Editorial: Preserving Preemption

This Editorial appears in the April 22 print edition of Transport Topics. Click here to subscribe today.

Now all we have to do is wait. American Trucking Associations made its best argument before the U.S. Supreme Court last week about why the Port of Los Angeles is violating a federal preemption law by trying to regulate motor carriers that serve the port.

Now the nine justices will mull the arguments from ATA, the port and other interested parties before rendering a decision that could affect the relationship between motor carriers and governmental agencies nationwide.

As the attorney representing ATA told the court, Los Angeles’ port is using its “full coercive power” to impose conditions on motor carriers that want to move freight through the facility despite what Congress decreed when it passed the Federal Aviation Administration Authorization Act of 1994.

That law prohibits state and local governments from creating or enforcing any “law, regulation or provision having the force and effect of law related to a price, route or service of any motor carrier.”



Rather, the FAAAA reserves the right to regulate motor carriers for the federal government.

Congress did so, according to ATA’s counsel, because it wanted to “prevent state actions that impede the free flow of trade or that would result in a patchwork of requirements from jurisdiction to jurisdiction.”
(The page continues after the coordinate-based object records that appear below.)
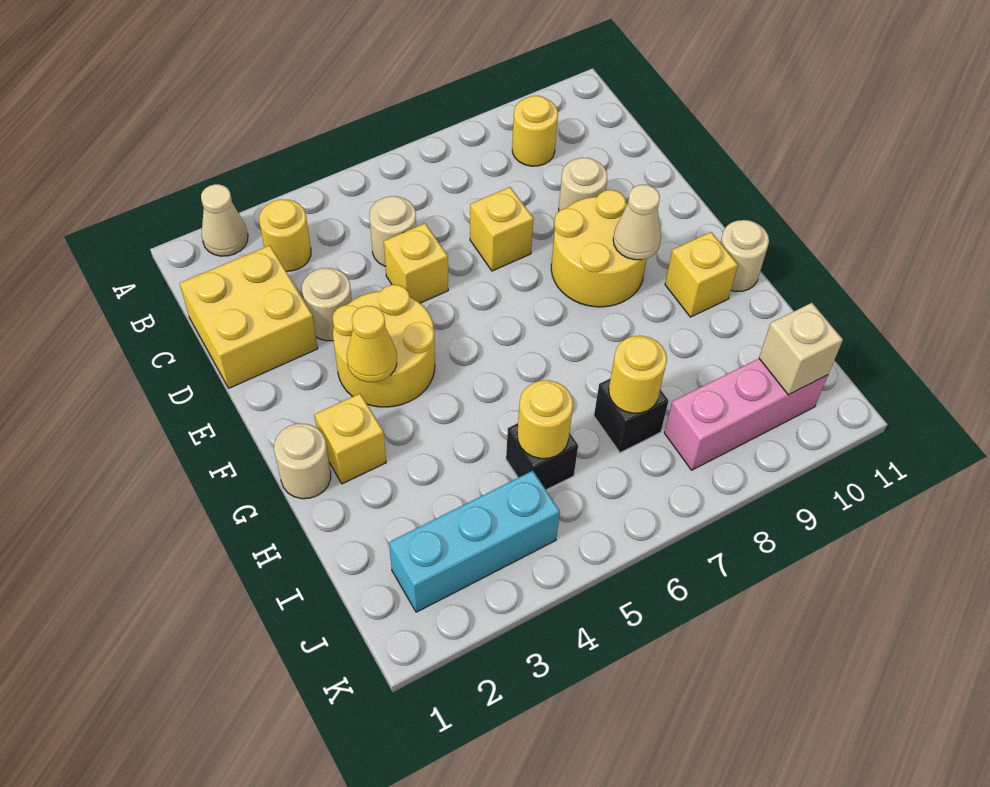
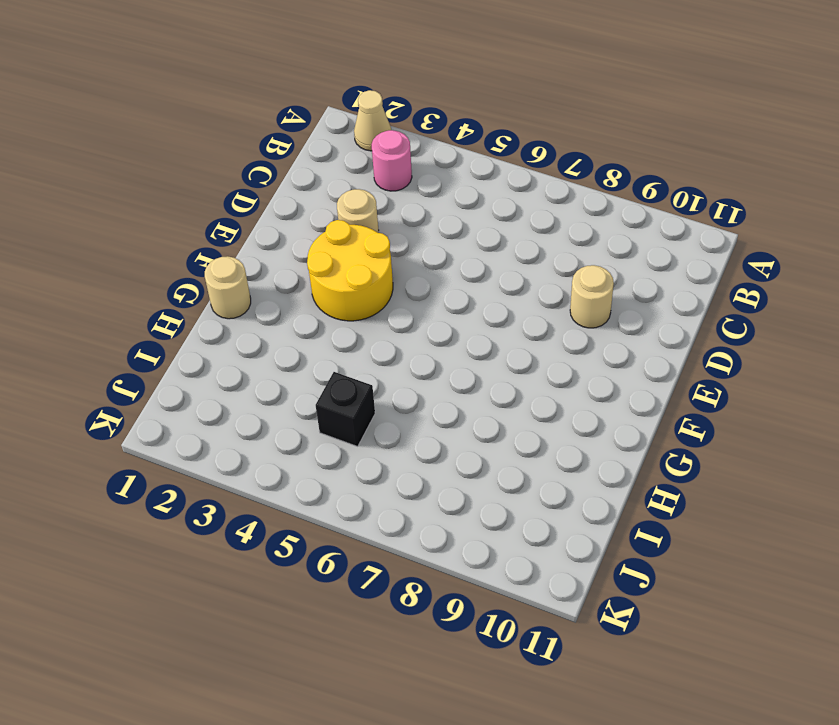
pink round brick B3 level 1 -> yellow round brick B3 level 1
none -> yellow round brick B9 level 1
none -> yellow brick C1:D2 level 1
none -> tan round brick C5 level 1

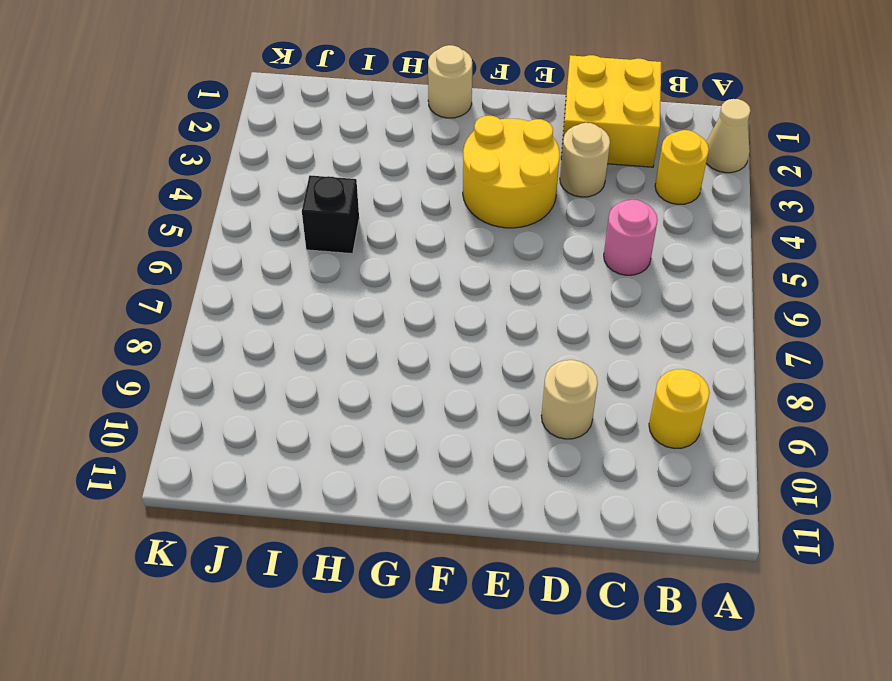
pink round brick C5 level 1 -> tan round brick C5 level 1
none -> yellow brick D5 level 1
none -> yellow brick D7 level 1
none -> yellow round brick E8:F9 level 1

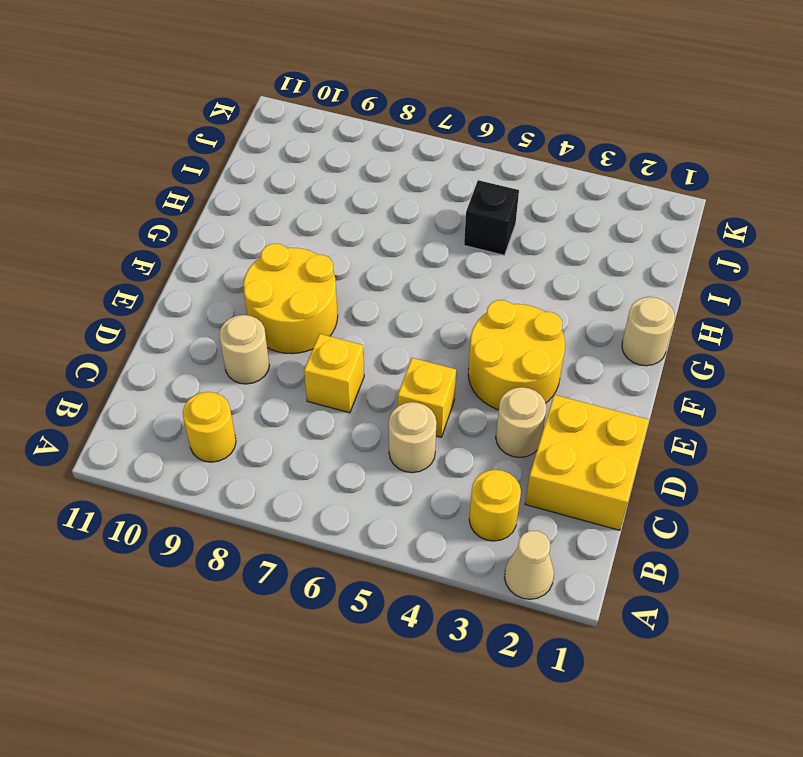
none -> yellow brick G2 level 1
none -> yellow brick G10 level 1
none -> tan round brick G11 level 1

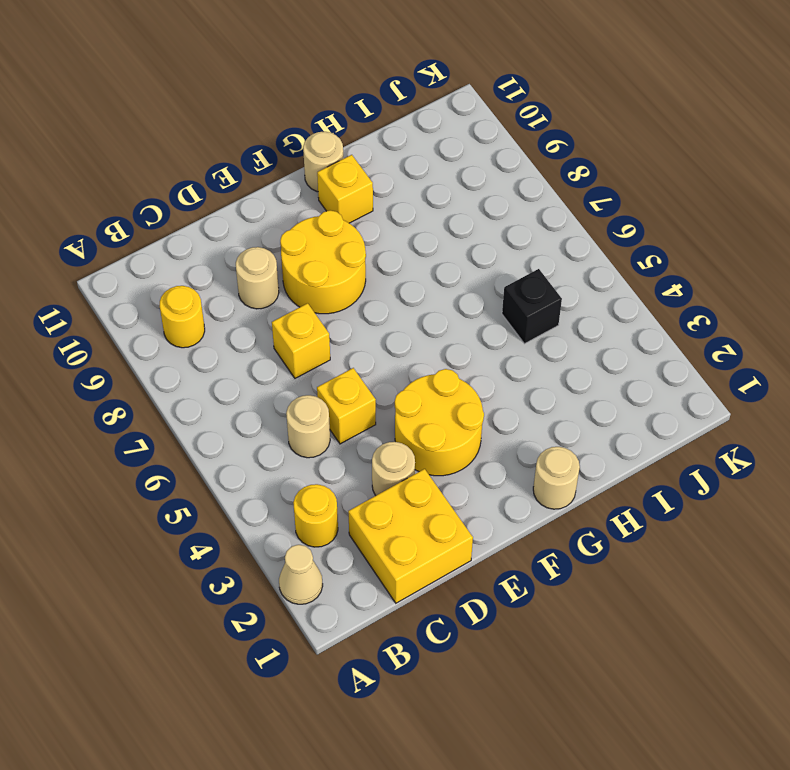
none -> yellow brick G2 level 1
none -> black brick I7 level 1
none -> cyan brick J2:J4 level 1

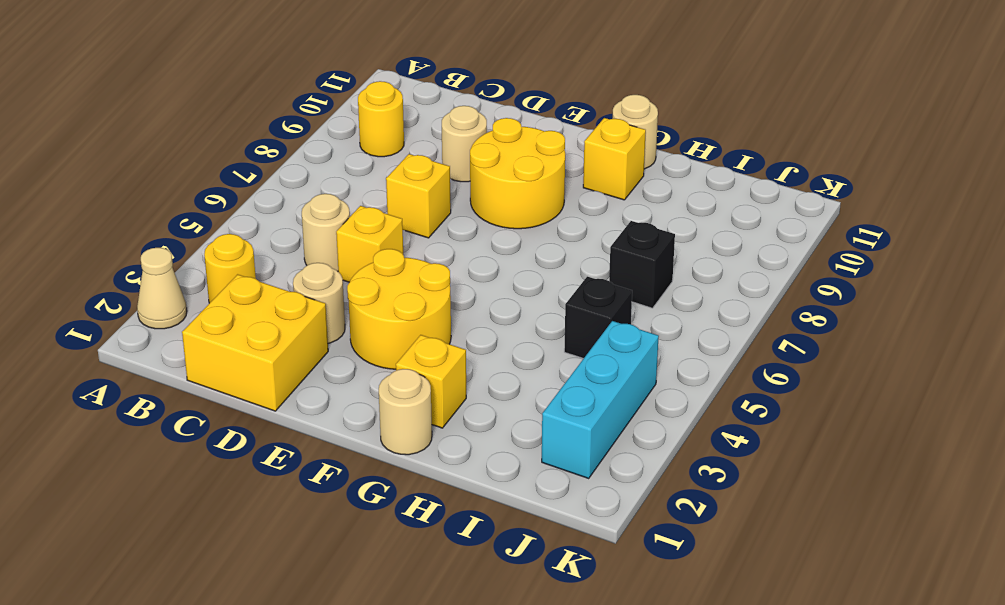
none -> pink brick J8:J10 level 1
none -> yellow cone F3 level 2
none -> tan cone F9 level 2

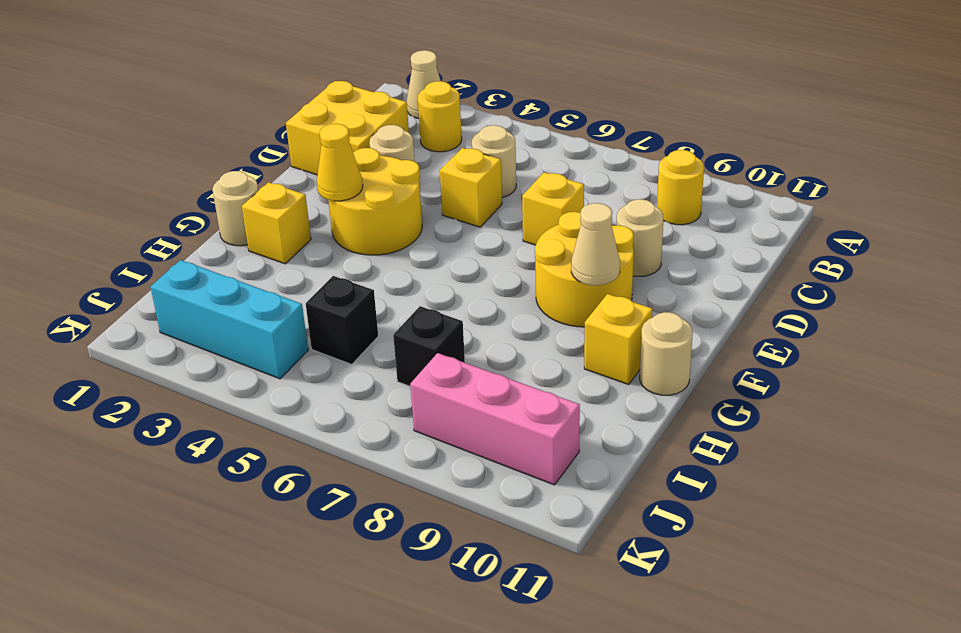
none -> yellow round brick I5 level 2
none -> yellow round brick I7 level 2
none -> tan brick J10 level 2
The Port of Los Angeles originally attempted to ban owner-operators from picking up or delivering freight. ATA sued to prevent that, and the U.S. Court of Appeals for the 9th Circuit agreed and overturned the ban.

But the port also sought to impose other restrictions on carriers, such as forcing them to comply with requirements such as off-street parking bans and over the posting of placards on vehicles, and said it had the right to ban fleets that failed to comply.

ATA asked the court to set aside those rules as well, citing the FAAAA. The appeals court, however, ruled that the port was exempt from the law because in these instances it was acting as a business and not as a governmental agency.

The Supreme Court agreed to make two determinations in this appeal: whether the port is indeed a business and therefore not subject to federal preemption, and whether the port has the right to bar fleets that refuse to agree to the so-called concession agreement it requires of all motor carriers that operate there.

The lawyers have made their best arguments. Now we get to wait — probably until sometime this summer — to see how this case will end.